CUENCA – En el corazón de la capital azuaya, la pasión por el fútbol ha tomado una forma tangible y monumental. Juan José Balcázar, un apasionado seguidor de la Selección Ecuatoriana de Fútbol, ha logrado consolidar lo que hoy se considera la colección de camisetas de «La Tri» más grande e impresionante del país, compuesta por aproximadamente 700 piezas.
Esta travesía como coleccionista comenzó hace cerca de 25 años, impulsada por un sentimiento inculcado desde su infancia por su abuelo, Alberto, quien lo llevó por primera vez a un estadio a ver un partido de fútbol.
A lo largo de este tiempo, Balcázar no solo ha acumulado prendas, sino fragmentos de la historia deportiva del país, con la particularidad de que la mayoría de sus adquisiciones son de utilería, es decir, fueron usadas en cancha por las propias leyendas del fútbol nacional.
Joyas de utilería y amistades en la cancha
La autenticidad de su colección radica en la cercanía que Balcázar ha mantenido con el equipo de todos. Al haber trabajado para la Federación Ecuatoriana de Fútbol y haber acompañado a la selección en la mayoría de sus partidos de eliminatorias, ha forjado lazos de amistad con figuras de la talla de Jaime Iván Kaviedes y Agustín Delgado.
Precisamente, una de sus joyas más preciadas es la camiseta que Agustín «El Tin» Delgado le regaló después del histórico partido contra Perú, en junio del 2001, aquel encuentro que, tras el gol de Delgado, encaminó la primera clasificación de Ecuador a un Mundial de Fútbol.

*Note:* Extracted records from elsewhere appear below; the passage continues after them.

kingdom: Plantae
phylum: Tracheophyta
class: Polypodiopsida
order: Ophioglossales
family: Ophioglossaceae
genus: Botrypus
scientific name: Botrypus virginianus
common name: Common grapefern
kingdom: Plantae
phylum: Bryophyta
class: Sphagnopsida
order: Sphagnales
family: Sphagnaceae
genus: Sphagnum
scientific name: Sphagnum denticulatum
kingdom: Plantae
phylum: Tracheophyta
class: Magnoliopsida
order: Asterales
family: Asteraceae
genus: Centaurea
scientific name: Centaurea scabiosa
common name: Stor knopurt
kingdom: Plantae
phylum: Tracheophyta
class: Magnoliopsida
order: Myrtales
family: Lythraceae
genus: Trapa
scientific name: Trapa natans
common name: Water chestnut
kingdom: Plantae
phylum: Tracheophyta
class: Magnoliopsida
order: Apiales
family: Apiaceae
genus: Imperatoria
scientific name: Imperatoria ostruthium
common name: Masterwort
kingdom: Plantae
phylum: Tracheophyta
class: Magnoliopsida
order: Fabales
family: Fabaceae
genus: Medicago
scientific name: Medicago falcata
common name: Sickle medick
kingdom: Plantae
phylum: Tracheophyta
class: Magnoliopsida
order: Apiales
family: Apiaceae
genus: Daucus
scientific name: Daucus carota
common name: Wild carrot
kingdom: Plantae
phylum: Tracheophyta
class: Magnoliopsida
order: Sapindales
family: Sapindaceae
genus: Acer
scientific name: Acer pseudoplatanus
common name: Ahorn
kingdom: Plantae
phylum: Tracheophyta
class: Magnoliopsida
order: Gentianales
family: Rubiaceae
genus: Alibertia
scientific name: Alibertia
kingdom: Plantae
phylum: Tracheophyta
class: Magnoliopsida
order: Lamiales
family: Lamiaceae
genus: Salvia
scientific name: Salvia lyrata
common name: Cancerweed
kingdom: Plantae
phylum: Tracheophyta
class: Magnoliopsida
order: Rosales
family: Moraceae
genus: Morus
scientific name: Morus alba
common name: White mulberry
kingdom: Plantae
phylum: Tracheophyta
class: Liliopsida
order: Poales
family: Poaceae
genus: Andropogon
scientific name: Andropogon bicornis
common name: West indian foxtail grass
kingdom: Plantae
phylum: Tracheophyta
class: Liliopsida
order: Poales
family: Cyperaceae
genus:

Con el fin de preservar el valor histórico y emocional, Balcázar mantiene algunas de estas prendas en condiciones excepcionales, empacadas al vacío, conservándolas tal cual le fueron entregadas, incluso sin lavarlas, para mantener viva la esencia del momento en que se usaron.
Más que solo camisetas
El universo de Juan José Balcázar no se limita a las camisetas, buzos, cintas de capitán, pantalonetas, y demás indumentaria de fútbol. Su museo personal alberga también álbumes, y una serie completa de los balones de todos los mundiales, todos ellos originales.
Para conseguir estas piezas, el coleccionista ha recurrido a intercambios con amigos y contactos en Uruguay, Argentina, Colombia, y otros países, asegurando que cada ejemplar provenga de las fábricas o empresas que los produjeron originalmente.
Un mensaje para el gremio

Para Balcázar, el coleccionismo es un acto de fe y persistencia, principalmente con momentos buenos, pero también con momentos malos.
En un mensaje dirigido a otros aficionados, instó a mantener viva la pasión sin desvirtuar el mercado. «Seamos legales con los precios (…) no hay que dañar el coleccionismo, sino mantenerle vivo como lo mantenemos hasta ahora», señaló, haciendo un llamado a la honestidad frente a los precios que a veces se piden por prendas históricas.
Con una vida dedicada al cuidado de estas piezas, Juan José Balcázar no solo posee una colección; posee el archivo visual y textil de los momentos más gloriosos del fútbol ecuatoriano.